● **Task description**
Give again, word for word, every line below from the one that has "особенно с торговой" through the one that has "достаточным потенциалом для", both included, and no others.

Saved data entries
....

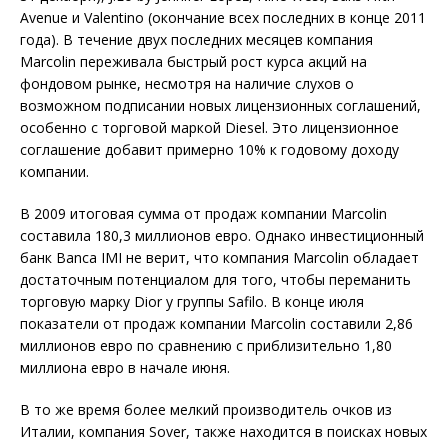
Avenue и Valentino (окончание всех последних в конце 2011
года). В течение двух последних месяцев компания
Marcolin переживала быстрый рост курса акций на
фондовом рынке, несмотря на наличие слухов о
возможном подписании новых лицензионных соглашений,
особенно с торговой маркой Diesel. Это лицензионное
соглашение добавит примерно 10% к годовому доходу
компании.
В 2009 итоговая сумма от продаж компании Marcolin
составила 180,3 миллионов евро. Однако инвестиционный
банк Banca IMI не верит, что компания Marcolin обладает
достаточным потенциалом для того, чтобы переманить
торговую марку Dior у группы Safilo. В конце июля
показатели от продаж компании Marcolin составили 2,86
миллионов евро по сравнению с приблизительно 1,80
миллиона евро в начале июня.
В то же время более мелкий производитель очков из
Италии, компания Sover, также находится в поисках новых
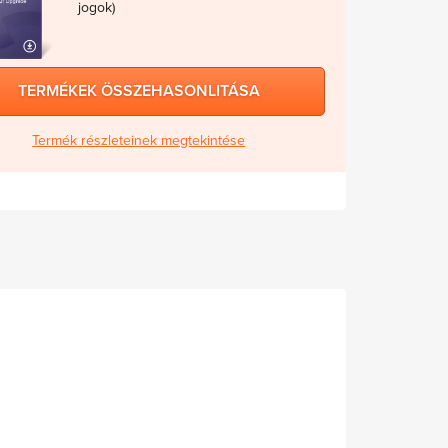
jogok)
TERMÉKEK ÖSSZEHASONLITÁSA
Termék részleteinek megtekintése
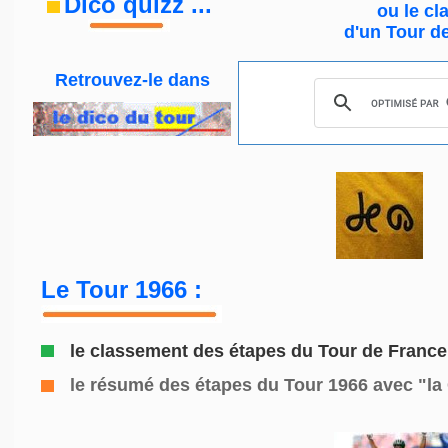
Dico quizz
...
ou le
cl
d'un Tour d
Retrouvez-le
dans
Le Tour 1966 :
le classement des étapes du Tour de France
le résumé des étapes du Tour 1966
avec "la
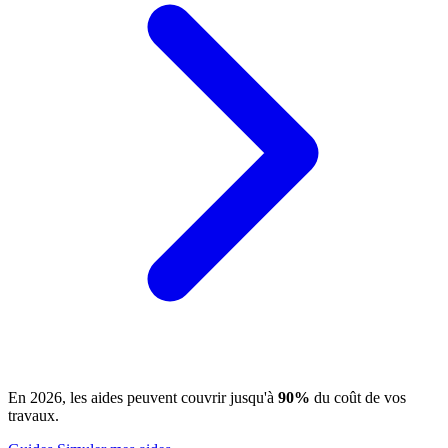
En 2026, les aides peuvent couvrir jusqu'à
90%
du coût de vos
travaux.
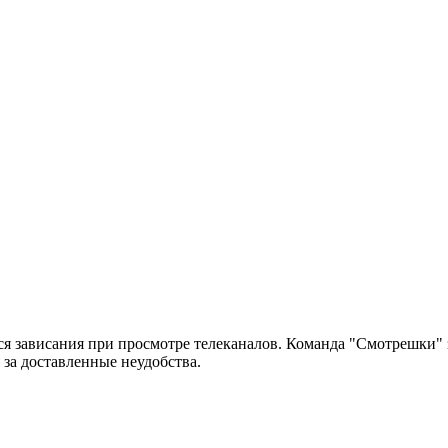
ся зависания при просмотре телеканалов. Команда "Смотрешки"
за доставленные неудобства.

....

● **Answer below**
особенно с торговой маркой Diesel. Это лицензионное
соглашение добавит примерно 10% к годовому доходу
компании.
В 2009 итоговая сумма от продаж компании Marcolin
составила 180,3 миллионов евро. Однако инвестиционный
банк Banca IMI не верит, что компания Marcolin обладает
достаточным потенциалом для того, чтобы переманить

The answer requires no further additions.